Word for word, reproduce the data that follows.

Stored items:
- Opening Delimiter -
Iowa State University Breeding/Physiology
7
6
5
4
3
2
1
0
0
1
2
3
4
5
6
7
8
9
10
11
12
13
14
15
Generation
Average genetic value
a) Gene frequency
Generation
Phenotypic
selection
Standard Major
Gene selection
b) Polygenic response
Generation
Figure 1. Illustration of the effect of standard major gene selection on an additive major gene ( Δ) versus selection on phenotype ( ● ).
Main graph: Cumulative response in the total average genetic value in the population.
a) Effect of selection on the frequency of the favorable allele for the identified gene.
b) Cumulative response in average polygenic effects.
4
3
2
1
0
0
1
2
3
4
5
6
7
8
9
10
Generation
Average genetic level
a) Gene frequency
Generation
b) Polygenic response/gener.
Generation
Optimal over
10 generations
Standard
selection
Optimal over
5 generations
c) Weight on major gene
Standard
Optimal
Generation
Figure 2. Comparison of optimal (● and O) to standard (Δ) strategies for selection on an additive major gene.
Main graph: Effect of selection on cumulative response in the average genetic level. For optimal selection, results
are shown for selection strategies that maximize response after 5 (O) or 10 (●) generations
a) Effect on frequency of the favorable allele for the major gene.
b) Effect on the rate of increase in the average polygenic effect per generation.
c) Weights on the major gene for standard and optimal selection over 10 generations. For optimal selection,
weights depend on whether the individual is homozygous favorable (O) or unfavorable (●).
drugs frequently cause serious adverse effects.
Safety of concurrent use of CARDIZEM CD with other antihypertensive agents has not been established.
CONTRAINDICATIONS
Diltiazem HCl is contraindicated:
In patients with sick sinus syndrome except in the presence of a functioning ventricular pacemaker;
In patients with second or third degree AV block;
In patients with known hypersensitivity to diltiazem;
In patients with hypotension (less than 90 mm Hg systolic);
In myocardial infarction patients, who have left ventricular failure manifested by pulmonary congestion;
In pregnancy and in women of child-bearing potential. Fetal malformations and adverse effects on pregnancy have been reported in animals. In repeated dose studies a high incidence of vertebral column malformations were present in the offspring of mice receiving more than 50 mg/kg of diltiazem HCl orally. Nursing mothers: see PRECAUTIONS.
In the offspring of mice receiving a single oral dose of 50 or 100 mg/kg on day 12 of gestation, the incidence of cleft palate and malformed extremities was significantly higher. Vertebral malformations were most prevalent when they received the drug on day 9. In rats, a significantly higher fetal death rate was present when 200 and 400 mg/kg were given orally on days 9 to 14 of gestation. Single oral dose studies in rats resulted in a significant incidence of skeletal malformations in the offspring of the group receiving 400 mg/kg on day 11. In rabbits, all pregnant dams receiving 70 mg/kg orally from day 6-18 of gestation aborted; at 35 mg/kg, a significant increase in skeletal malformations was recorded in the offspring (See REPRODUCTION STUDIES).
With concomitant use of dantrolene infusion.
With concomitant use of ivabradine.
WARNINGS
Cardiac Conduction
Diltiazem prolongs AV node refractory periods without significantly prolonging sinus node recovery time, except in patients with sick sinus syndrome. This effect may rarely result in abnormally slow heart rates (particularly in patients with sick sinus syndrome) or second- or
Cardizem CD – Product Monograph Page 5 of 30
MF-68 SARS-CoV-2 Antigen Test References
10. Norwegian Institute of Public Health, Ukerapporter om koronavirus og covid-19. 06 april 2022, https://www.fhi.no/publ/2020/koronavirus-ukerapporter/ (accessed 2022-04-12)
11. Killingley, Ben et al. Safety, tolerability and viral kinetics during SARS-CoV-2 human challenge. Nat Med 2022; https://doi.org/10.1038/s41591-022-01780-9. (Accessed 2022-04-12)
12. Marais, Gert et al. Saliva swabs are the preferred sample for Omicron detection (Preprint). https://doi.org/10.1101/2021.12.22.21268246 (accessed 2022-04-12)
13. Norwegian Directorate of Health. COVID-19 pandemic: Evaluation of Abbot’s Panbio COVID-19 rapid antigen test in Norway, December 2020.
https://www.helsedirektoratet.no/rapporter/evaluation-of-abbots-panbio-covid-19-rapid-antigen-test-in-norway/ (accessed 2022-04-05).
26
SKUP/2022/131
- Closing Delimiter -
*RESULT*
Iowa State University Breeding/Physiology
7
6
5
4
3
2
1
0
0
1
2
3
4
5
6
7
8
9
10
11
12
13
14
15
Generation
Average genetic value
a) Gene frequency
Generation
Phenotypic
selection
Standard Major
Gene selection
b) Polygenic response
Generation
Figure 1. Illustration of the effect of standard major gene selection on an additive major gene ( Δ) versus selection on phenotype ( ● ).
Main graph: Cumulative response in the total average genetic value in the population.
a) Effect of selection on the frequency of the favorable allele for the identified gene.
b) Cumulative response in average polygenic effects.
4
3
2
1
0
0
1
2
3
4
5
6
7
8
9
10
Generation
Average genetic level
a) Gene frequency
Generation
b) Polygenic response/gener.
Generation
Optimal over
10 generations
Standard
selection
Optimal over
5 generations
c) Weight on major gene
Standard
Optimal
Generation
Figure 2. Comparison of optimal (● and O) to standard (Δ) strategies for selection on an additive major gene.
Main graph: Effect of selection on cumulative response in the average genetic level. For optimal selection, results
are shown for selection strategies that maximize response after 5 (O) or 10 (●) generations
a) Effect on frequency of the favorable allele for the major gene.
b) Effect on the rate of increase in the average polygenic effect per generation.
c) Weights on the major gene for standard and optimal selection over 10 generations. For optimal selection,
weights depend on whether the individual is homozygous favorable (O) or unfavorable (●).
drugs frequently cause serious adverse effects.
Safety of concurrent use of CARDIZEM CD with other antihypertensive agents has not been established.
CONTRAINDICATIONS
Diltiazem HCl is contraindicated:
In patients with sick sinus syndrome except in the presence of a functioning ventricular pacemaker;
In patients with second or third degree AV block;
In patients with known hypersensitivity to diltiazem;
In patients with hypotension (less than 90 mm Hg systolic);
In myocardial infarction patients, who have left ventricular failure manifested by pulmonary congestion;
In pregnancy and in women of child-bearing potential. Fetal malformations and adverse effects on pregnancy have been reported in animals. In repeated dose studies a high incidence of vertebral column malformations were present in the offspring of mice receiving more than 50 mg/kg of diltiazem HCl orally. Nursing mothers: see PRECAUTIONS.
In the offspring of mice receiving a single oral dose of 50 or 100 mg/kg on day 12 of gestation, the incidence of cleft palate and malformed extremities was significantly higher. Vertebral malformations were most prevalent when they received the drug on day 9. In rats, a significantly higher fetal death rate was present when 200 and 400 mg/kg were given orally on days 9 to 14 of gestation. Single oral dose studies in rats resulted in a significant incidence of skeletal malformations in the offspring of the group receiving 400 mg/kg on day 11. In rabbits, all pregnant dams receiving 70 mg/kg orally from day 6-18 of gestation aborted; at 35 mg/kg, a significant increase in skeletal malformations was recorded in the offspring (See REPRODUCTION STUDIES).
With concomitant use of dantrolene infusion.
With concomitant use of ivabradine.
WARNINGS
Cardiac Conduction
Diltiazem prolongs AV node refractory periods without significantly prolonging sinus node recovery time, except in patients with sick sinus syndrome. This effect may rarely result in abnormally slow heart rates (particularly in patients with sick sinus syndrome) or second- or
Cardizem CD – Product Monograph Page 5 of 30
MF-68 SARS-CoV-2 Antigen Test References
10. Norwegian Institute of Public Health, Ukerapporter om koronavirus og covid-19. 06 april 2022, https://www.fhi.no/publ/2020/koronavirus-ukerapporter/ (accessed 2022-04-12)
11. Killingley, Ben et al. Safety, tolerability and viral kinetics during SARS-CoV-2 human challenge. Nat Med 2022; https://doi.org/10.1038/s41591-022-01780-9. (Accessed 2022-04-12)
12. Marais, Gert et al. Saliva swabs are the preferred sample for Omicron detection (Preprint). https://doi.org/10.1101/2021.12.22.21268246 (accessed 2022-04-12)
13. Norwegian Directorate of Health. COVID-19 pandemic: Evaluation of Abbot’s Panbio COVID-19 rapid antigen test in Norway, December 2020.
https://www.helsedirektoratet.no/rapporter/evaluation-of-abbots-panbio-covid-19-rapid-antigen-test-in-norway/ (accessed 2022-04-05).
26
SKUP/2022/131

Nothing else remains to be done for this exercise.